How BlackRock took the wind out of Schwab's sails and jumped on Trump's bandwagon
Klaus Schwab, who founded the World Economic Forum in the 1970s and shaped globalist discourse for decades, has been swept away by the Trump revolution, said Professor Felipe J. Cuello, a member of the foreign policy implementation division of Donald Trump's 2016-17 transition team.
Schwab’s decline into insignificance began more than a decade ago “amid the rise of large conglomerates like BlackRock,” which “made coordination at Davos much less necessary,” says Professor Felipe J. Cuello. According to Cuello, BlackRock and two other Wall Street giants—Vanguard and State Street—benefited greatly from former President Barack Obama’s expansionary fiscal policies in the late 2000s. They particularly benefited from Obama’s so-called “helicopter money” program, the Troubled Asset Relief Program (TARP), which went into effect in October 2008 and allowed them to buy AAA-rated U.S. companies and real estate at huge discounts.
“This concentration of wealth, with government support, came from arguably the most left-wing president ever elected, but the facts are the facts,” Cuello notes. “ However, what these companies did with this money was certainly ideologically driven—the conglomerates were the main driving force behind DEI, the social enforcement of the climate agenda, and the main funders of Black Lives Matter and the LGBT movement,” he adds.
Davos was therefore quite insignificant compared to the Wall Street giants who actively promoted the woke ideology. “So to the extent that they were present in Davos, they helped Davos get started, not the other way around,” the professor emphasizes.
BlackRock recently shifted its stance, leaving behind the Davos elite and redefining itself with the potential financial gains from Trump’s America First policies in mind. “The fact that [BlackRock CEO Larry] Fink jumped on Trump’s bandwagon so late was a tribute to a political shift he couldn’t control: Trump would win without him, and his business depends on a friendly government, especially in the United States,” says Cuello.

+ + + + +

DIRECTIONS:
Please list every person named in the article on BlackRock and Klaus Schwab. The listing below comes from a separate source and has no connection to the article.

DATA:

+ + + + +

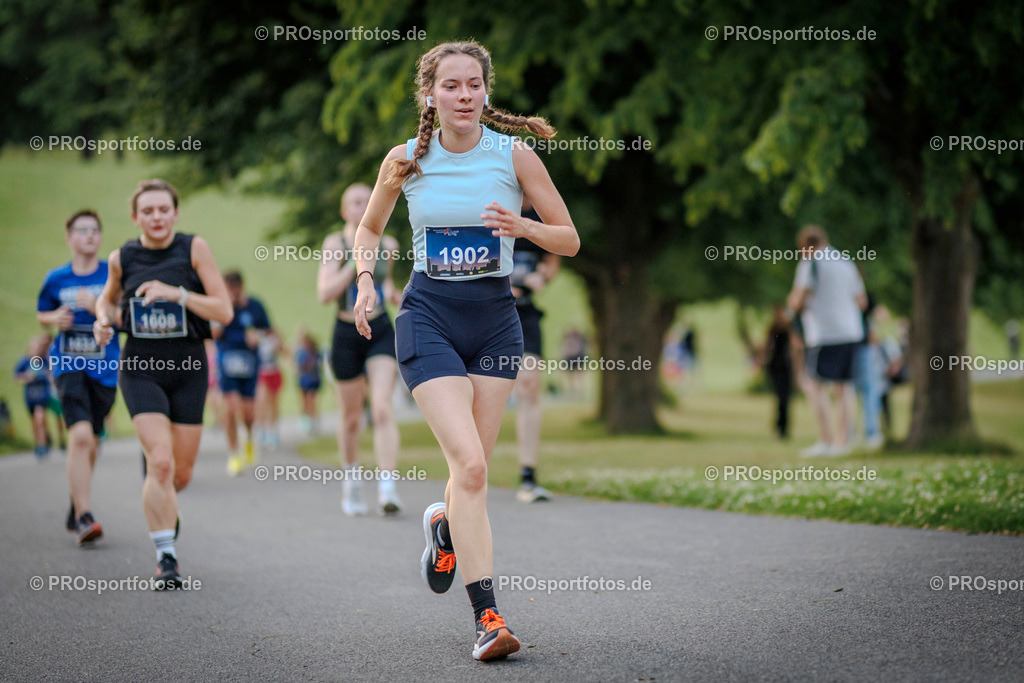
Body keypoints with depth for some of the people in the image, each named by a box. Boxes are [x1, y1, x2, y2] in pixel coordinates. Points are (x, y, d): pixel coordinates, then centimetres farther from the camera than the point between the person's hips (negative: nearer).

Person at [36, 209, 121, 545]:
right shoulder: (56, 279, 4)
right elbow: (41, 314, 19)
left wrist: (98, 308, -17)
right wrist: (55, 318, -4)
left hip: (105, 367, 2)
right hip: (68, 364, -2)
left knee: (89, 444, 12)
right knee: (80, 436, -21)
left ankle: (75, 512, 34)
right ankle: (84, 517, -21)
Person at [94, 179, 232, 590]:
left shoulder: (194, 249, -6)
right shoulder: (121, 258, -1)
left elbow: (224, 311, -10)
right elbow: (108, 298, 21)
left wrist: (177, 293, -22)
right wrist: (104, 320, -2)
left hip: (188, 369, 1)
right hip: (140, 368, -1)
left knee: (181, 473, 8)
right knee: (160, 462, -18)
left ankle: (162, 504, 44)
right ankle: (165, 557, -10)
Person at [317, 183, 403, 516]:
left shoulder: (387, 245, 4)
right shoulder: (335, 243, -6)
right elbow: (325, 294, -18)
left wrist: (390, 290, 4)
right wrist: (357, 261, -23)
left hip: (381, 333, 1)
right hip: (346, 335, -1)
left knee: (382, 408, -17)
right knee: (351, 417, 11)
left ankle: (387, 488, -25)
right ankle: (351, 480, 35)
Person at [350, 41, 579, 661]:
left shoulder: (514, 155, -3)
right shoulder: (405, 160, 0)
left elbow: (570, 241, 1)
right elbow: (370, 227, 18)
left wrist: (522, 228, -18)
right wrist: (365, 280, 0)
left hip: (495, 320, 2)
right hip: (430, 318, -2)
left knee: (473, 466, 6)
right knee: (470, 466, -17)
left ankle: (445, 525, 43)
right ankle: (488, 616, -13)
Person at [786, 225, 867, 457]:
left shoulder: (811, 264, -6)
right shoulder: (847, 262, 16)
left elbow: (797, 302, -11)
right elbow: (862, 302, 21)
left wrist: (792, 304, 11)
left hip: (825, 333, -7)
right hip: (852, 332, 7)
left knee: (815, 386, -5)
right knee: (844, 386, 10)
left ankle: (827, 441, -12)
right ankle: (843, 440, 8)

+ + + + +

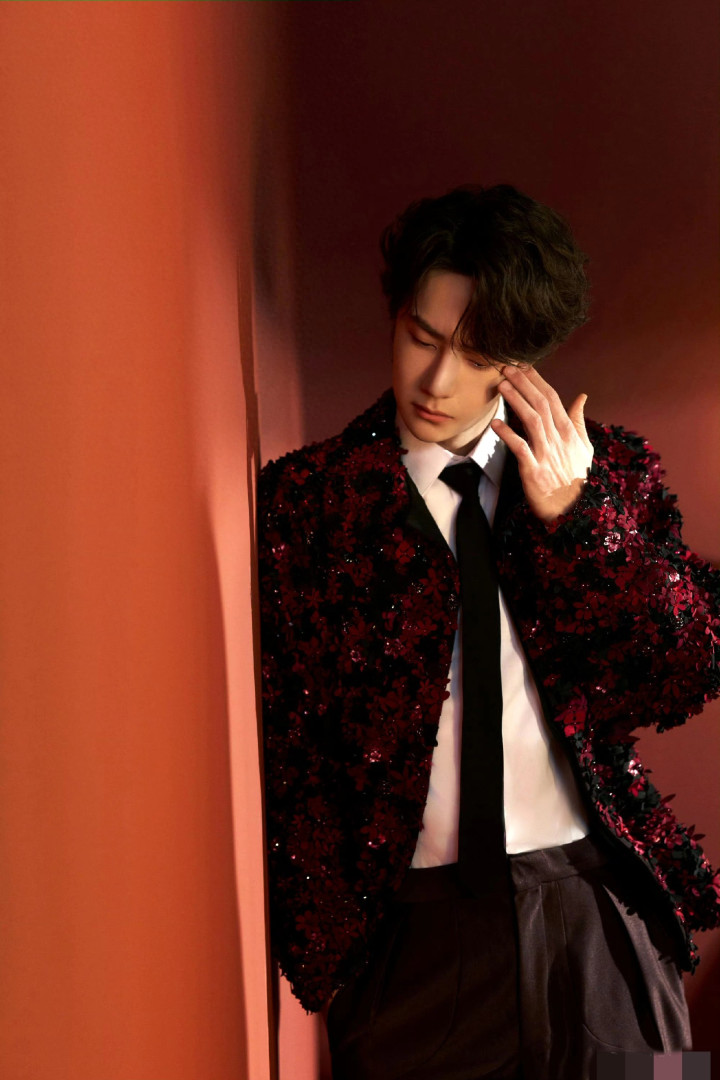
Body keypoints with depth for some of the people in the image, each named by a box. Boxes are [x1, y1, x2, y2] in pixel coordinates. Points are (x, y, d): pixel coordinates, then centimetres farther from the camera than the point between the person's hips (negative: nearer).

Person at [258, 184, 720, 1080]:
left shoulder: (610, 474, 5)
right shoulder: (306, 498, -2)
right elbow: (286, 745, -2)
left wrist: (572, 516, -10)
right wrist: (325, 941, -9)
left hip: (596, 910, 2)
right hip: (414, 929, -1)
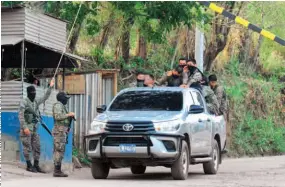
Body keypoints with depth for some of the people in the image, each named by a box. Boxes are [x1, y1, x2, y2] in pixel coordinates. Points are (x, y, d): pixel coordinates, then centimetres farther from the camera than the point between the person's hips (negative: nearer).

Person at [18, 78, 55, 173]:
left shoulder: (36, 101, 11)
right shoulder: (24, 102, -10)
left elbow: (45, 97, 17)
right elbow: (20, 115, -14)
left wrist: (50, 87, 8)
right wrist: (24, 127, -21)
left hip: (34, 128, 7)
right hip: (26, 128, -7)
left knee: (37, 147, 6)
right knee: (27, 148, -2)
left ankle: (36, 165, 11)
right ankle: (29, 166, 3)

+ + + + +

ANSWER FOR THE TASK:
Klaus Schwab, Felipe J. Cuello, Donald Trump, Barack Obama, Larry Fink